Review: Will Grayson, Will Grayson by John Green and David Levithan

While this title has been sitting on my shelf for quite a while now, it has been on my TBR list considerably longer. Both Levithan and Green are favorites of mine, so it might seem strange that I put off reading this book for so long, but the truth is that I couldn’t bear to sacrifice the anticipation. I knew that this book would be impossibly good and so I forced myself to save it for a day when I knew I would be able to most fully appreciate it. That day finally came yesterday, and as glad as I am to finally know why so many reviewers have fallen in love with this story, I’m equally glad to have saved it for the right time.

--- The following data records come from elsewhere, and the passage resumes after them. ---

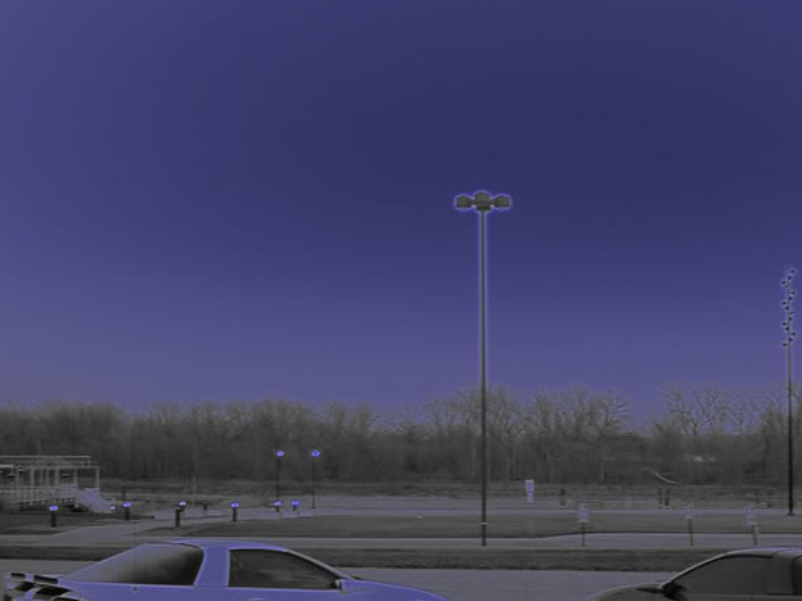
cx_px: 510
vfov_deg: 25.1
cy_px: 381
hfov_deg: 33.0
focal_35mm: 58
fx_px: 1344
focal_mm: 6.3
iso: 50
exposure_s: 1/30
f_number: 2.8
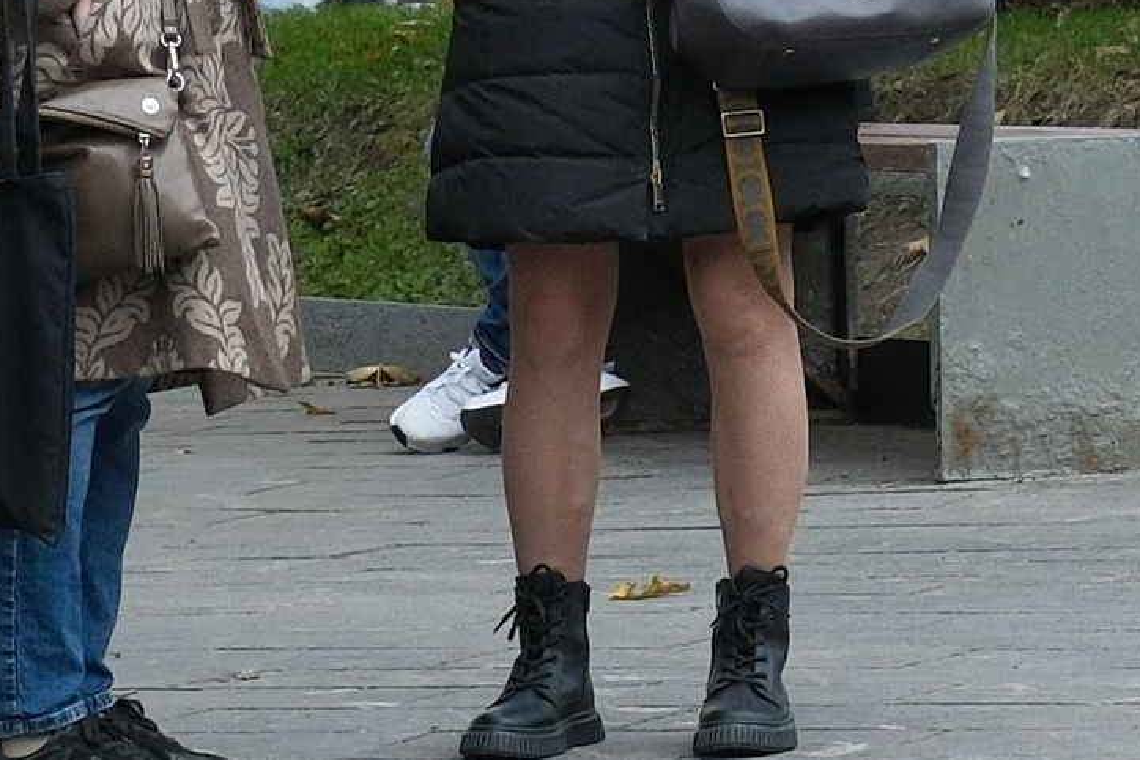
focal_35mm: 145
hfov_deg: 13.5
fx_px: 4592
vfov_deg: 9.4
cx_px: -465
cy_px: 87
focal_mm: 27
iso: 640
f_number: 5.6
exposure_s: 1/420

Will Grayson, Will Grayson by John Green and David Levithan

One could be forgiven for assuming that this book would be about at least one person named Will Grayson, and it’s not precisely a wrong description. There are, in fact, two Will Graysons whose viewpoints alternate throughout the novel, seemingly coming from polar opposite ends of the spectrum of adolescent confusion and frustration though their problems inevitably intertwine. Green’s Will Grayson is demonstrative of his usual protagonist (and I suspect of himself as well), an intelligent, unique young man hovering just under the high school radar while unknowingly emanating a sense of charmingly eccentric likeability. Levithan’s Will Grayson, exudes none of the well-humored ease of Green’s character, instead burrowing inside a self-imposed isolation of depression. While the introduction to his character could be off-putting to some, I understood Levithan’s angle and judged his Will as no more than a teenager venting his ill-fitting maturity through angst rather than awkwardness.

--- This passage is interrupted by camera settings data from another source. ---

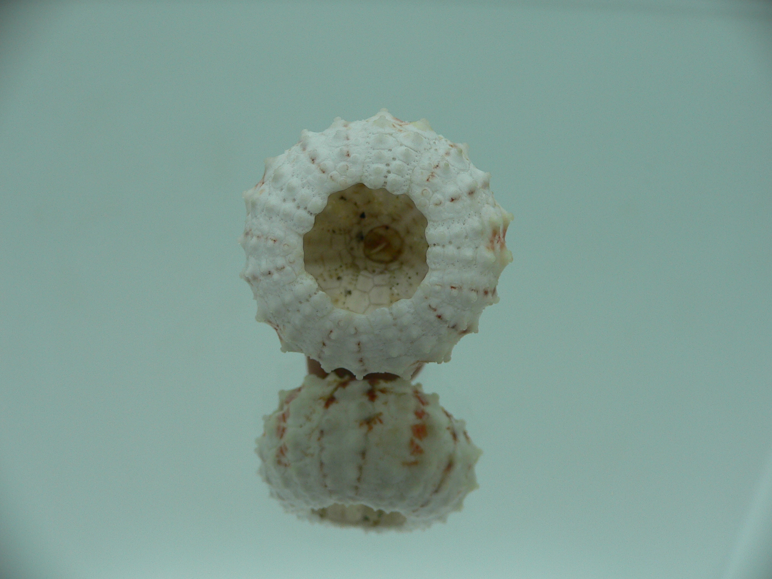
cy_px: 290
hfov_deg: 52.6
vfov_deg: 40.7
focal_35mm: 35
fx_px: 781
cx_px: 386
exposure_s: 1/80
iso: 80
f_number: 2.8
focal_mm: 4.6
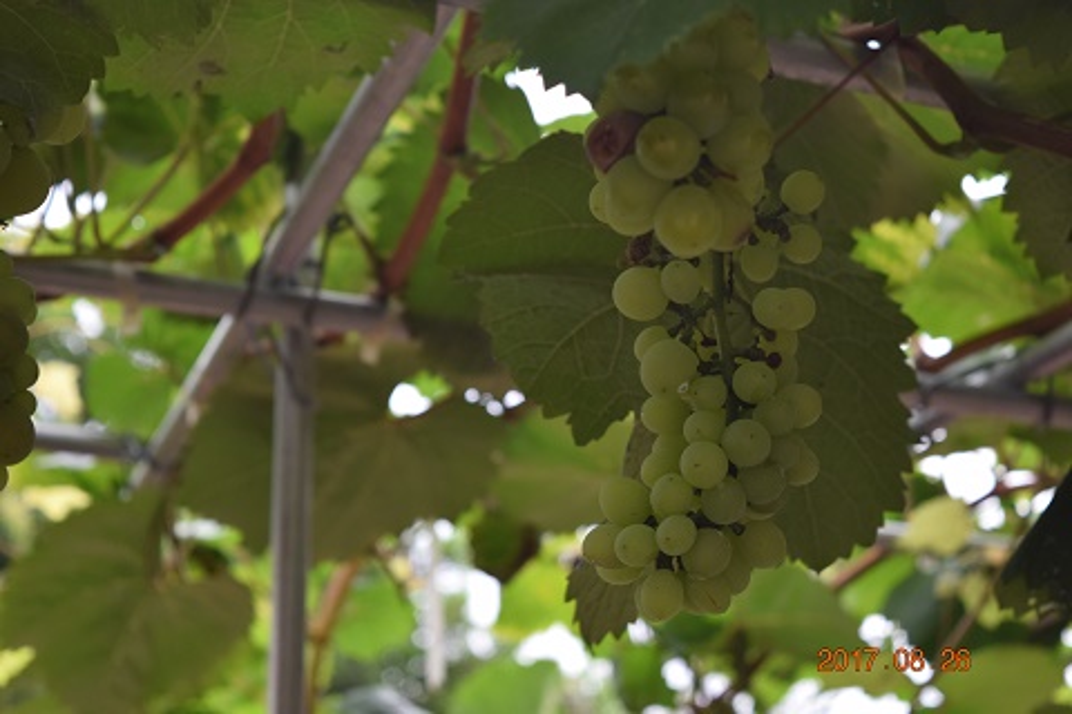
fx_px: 2456
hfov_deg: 24.6
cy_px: 357
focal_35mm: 82
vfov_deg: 16.6
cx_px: 536
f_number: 6.3
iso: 400
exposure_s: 1/160
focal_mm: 55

Yet while both Will Graysons provide the lens through which readers are ultimately treated to a story about the shifting shape of love in all its forms, this story really isn’t about a Will Grayson at all. This is a story about Tiny, the larger-than-life glue that binds both Will Graysons together. Tiny is a polarizing character, one whose effervescent outlook and outlandish antics could cause readers to sympathize as easily as they could critique as a stereotype. While I appreciated his character, I don’t yearn to hear a story told in a sequel as many reviewers have requested. Quite honestly, I don’t think we would be afforded any greater insight into his character if viewed from the inside out than we get when seeing him from both Wills’ perspectives, because ultimately Tiny’s message isn’t about what you hold inside. It’s about what you allow others to see, and how you interpret that self-reflection. Tiny might be the force that brings both Wills together, but they are the strength that Tiny draws upon, no matter how much confidence Tiny purports to exude.

Ultimately, it’s this back and forth, this reciprocity of strength and weakness and confidence and honesty, that is at the heart of the story, regardless of whose voice you identify with the most. I hope Green and Levithan collaborate again in the future, for while I don’t feel that either perspective standing alone is evident of either author’s best work, together they complement each other beautifully.